What you have to do:
Extract the passage of the resin-harvesting guide that starts at "Older resin will" and ends at "for high temperatures.", copying it word for word.

Part 4: How to Harvest And Filter Resin Pitch

Part 4: How to Harvest And Filter Resin Pitch

A Guide to a traditional craft

For generations, people all over the world have gathered tree resin to use for medicine, waterproofing, salves, firecraft, incense, and even natural chewing gum. Long before any commercial gum existed, Indigenous peoples across North America were using spruce and pine pitch for oral health, breath freshening, and everyday chewing. Chewing pitch was perfect for long hunting trips to ward off hunger and thirst. 

 Early settlers learned these same methods, turning this ancient tradition into one of the first natural gums ever made.

Today, resin gum is becoming a forgotten craft — something many people have never seen made from start to finish. I’m happy to bring back some of that knowledge and share the basics of how raw pitch can be gathered and filtered, the way people have done for hundreds (and thousands) of years.

John Bacon Curtis (1827–1897) is widely credited as the first person to turn traditional spruce pitch chewing into a commercial chewing gum industry in North America. Growing up in Maine, he and his father began collecting and refining spruce resin after seeing local people — including Indigenous communities — chew raw pitch. Curtis experimented with boiling, straining, and molding the resin into uniform sticks, wrapping them by hand, and selling them town to town. His “State of Maine Pure Spruce Gum” became so popular that he eventually built one of the earliest chewing gum factories, employing dozens of workers and producing thousands of boxes a year. Curtis didn’t invent resin gum itself — that knowledge was far older — but he was the first to commercialize it, package it, and bring it to national markets, laying the groundwork for the modern chewing gum industry.

This guide is meant to introduce you to the tradition, the materials, and the basic steps. Not every technique can be learned from reading — much of this craft comes from hands-on experience, time in the forest, and learning how resin behaves in different seasons and conditions. But this will give you the foundation.


How to Find Resin on Spruce and Pine Trees

Spruce and pine trees produce resin as part of their natural defense system. It appears as amber drops, tears, or hardened layers on the bark.

When harvesting resin:

  • Look only for natural wounds — places where wind, animals, or old branch sites have caused the tree to seal and protect itself.

  • Do not cut into live trees or create new wounds.

  • Resin can be collected year-round, but flow and quality change with the season, age of the tree, and the health of the forest.

Older resin will be harder and more brittle; fresher resin may be sticky or soft. Both can be used. Part of the craft is learning to read the tree and understand the resin by sight and feel.


Melting and First Strain

Once you have gathered your resin, the first step is melting it down. Most people use a pot on low to medium heat. Resin melts quickly, so there’s no need for high temperatures.

Stored records:

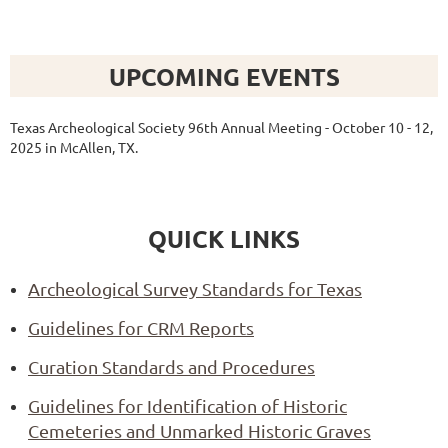
UPCOMING EVENTS
Texas Archeological Society 96th Annual Meeting - October 10 - 12,
2025 in McAllen, TX.
QUICK LINKS
Archeological Survey Standards for Texas
Guidelines for CRM Reports
Curation Standards and Procedures
Guidelines for Identification of Historic
Cemeteries and Unmarked Historic Graves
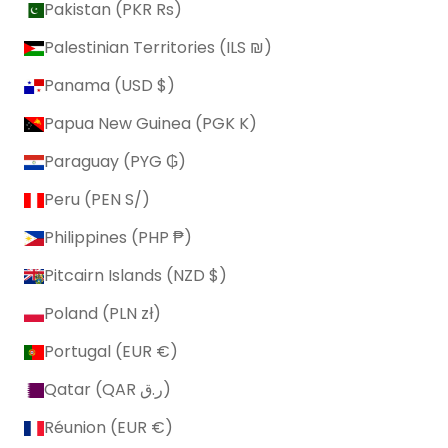
Pakistan (PKR ₨)
Palestinian Territories (ILS ₪)
Panama (USD $)
Papua New Guinea (PGK K)
Paraguay (PYG ₲)
Peru (PEN S/)
Philippines (PHP ₱)
Pitcairn Islands (NZD $)
Poland (PLN zł)
Portugal (EUR €)
Qatar (QAR ر.ق)
Réunion (EUR €)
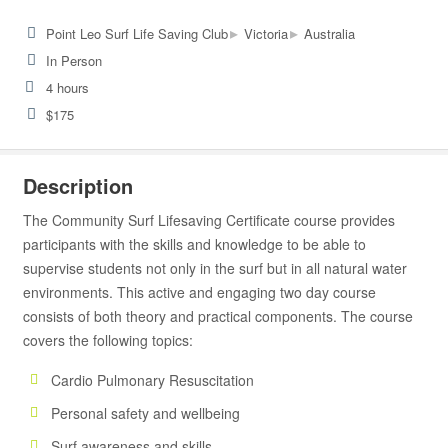
▸
▸
Point Leo Surf Life Saving Club
Victoria
Australia
In Person
4 hours
$175
Description
The Community Surf Lifesaving Certificate course provides
participants with the skills and knowledge to be able to
supervise students not only in the surf but in all natural water
environments. This active and engaging two day course
consists of both theory and practical components. The course
covers the following topics:
Cardio Pulmonary Resuscitation
Personal safety and wellbeing
Surf awareness and skills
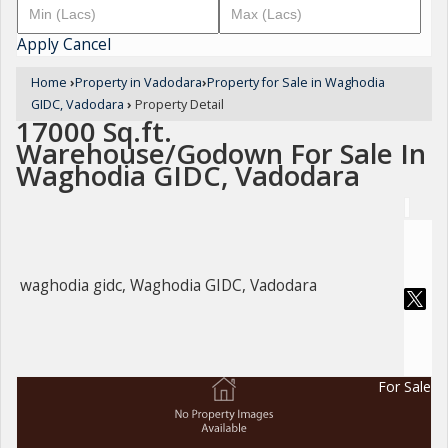
Apply
Cancel
Home
›
Property in Vadodara
›
Property for Sale in Waghodia
GIDC, Vadodara
›
Property Detail
17000 Sq.ft.
Warehouse/Godown For Sale In
Waghodia GIDC, Vadodara
waghodia gidc, Waghodia GIDC, Vadodara
For Sale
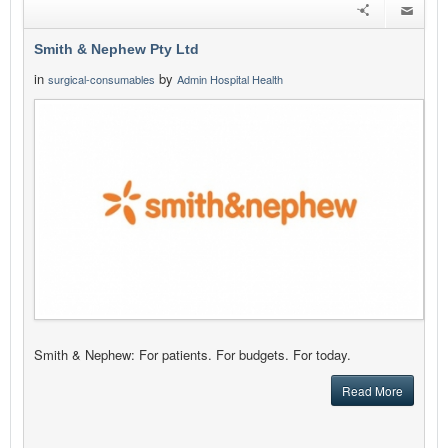
Smith & Nephew Pty Ltd
in
by
surgical-consumables
Admin Hospital Health
Smith & Nephew: For patients. For budgets. For today.
Read More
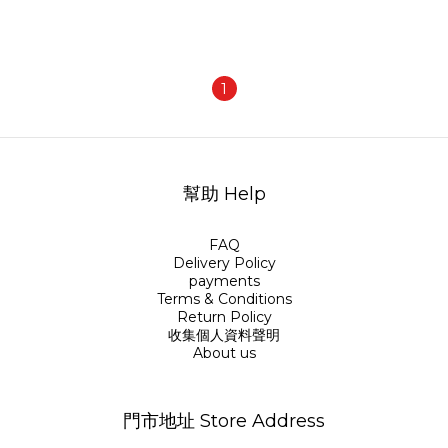
1
幫助 Help
FAQ
Delivery Policy
payments
Terms & Conditions
Return Policy
收集個人資料聲明
About us
門市地址 Store Address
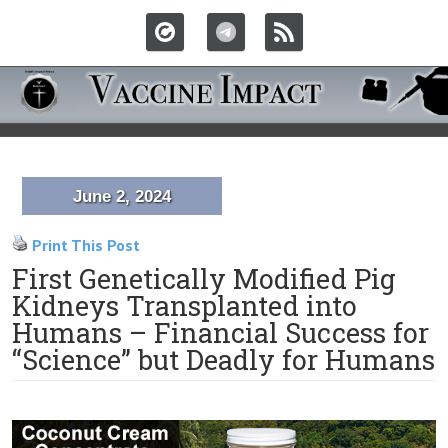
June 2, 2024
Print This Post
First Genetically Modified Pig
Kidneys Transplanted into
Humans – Financial Success for
“Science” but Deadly for Humans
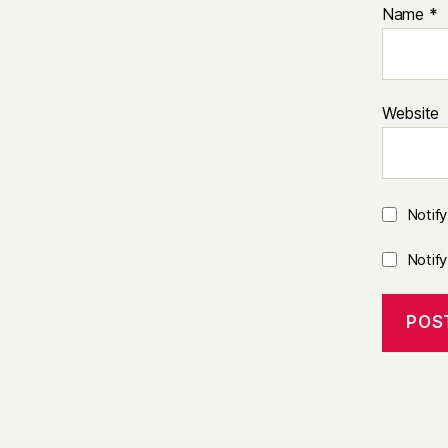
Name
*
Website
Notif
Notif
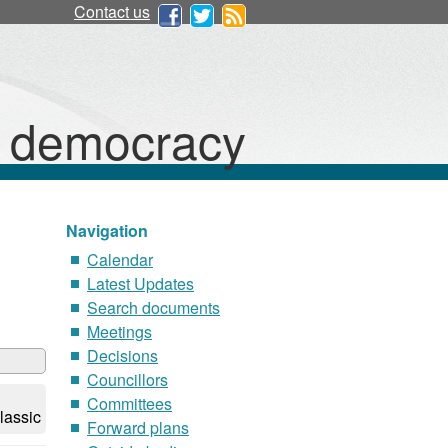
Contact us
d democracy
Navigation
Calendar
Latest Updates
Search documents
Meetings
Decisions
Councillors
Committees
lassic
Forward plans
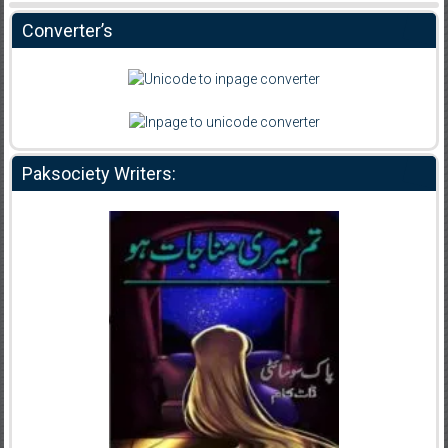
Converter’s
Paksociety Writers:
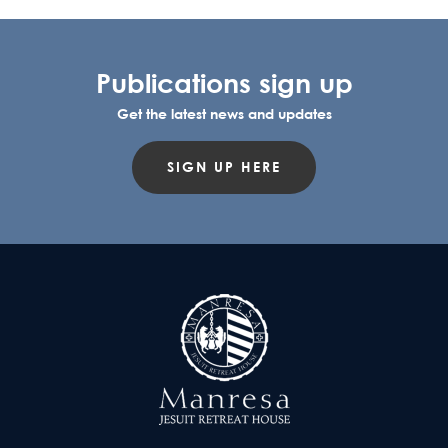
Publications sign up
Get the latest news and updates
SIGN UP HERE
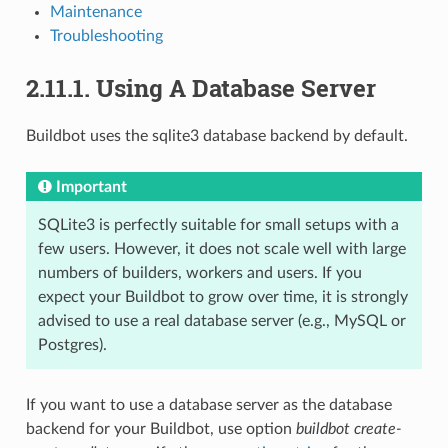
Maintenance
Troubleshooting
2.11.1.
Using A Database Server
Buildbot uses the sqlite3 database backend by default.
Important
SQLite3 is perfectly suitable for small setups with a
few users. However, it does not scale well with large
numbers of builders, workers and users. If you
expect your Buildbot to grow over time, it is strongly
advised to use a real database server (e.g., MySQL or
Postgres).
If you want to use a database server as the database
backend for your Buildbot, use option
buildbot create-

Task result:
Older resin will be harder and more brittle; fresher resin may be sticky or soft. Both can be used. Part of the craft is learning to read the tree and understand the resin by sight and feel.


Melting and First Strain

Once you have gathered your resin, the first step is melting it down. Most people use a pot on low to medium heat. Resin melts quickly, so there’s no need for high temperatures.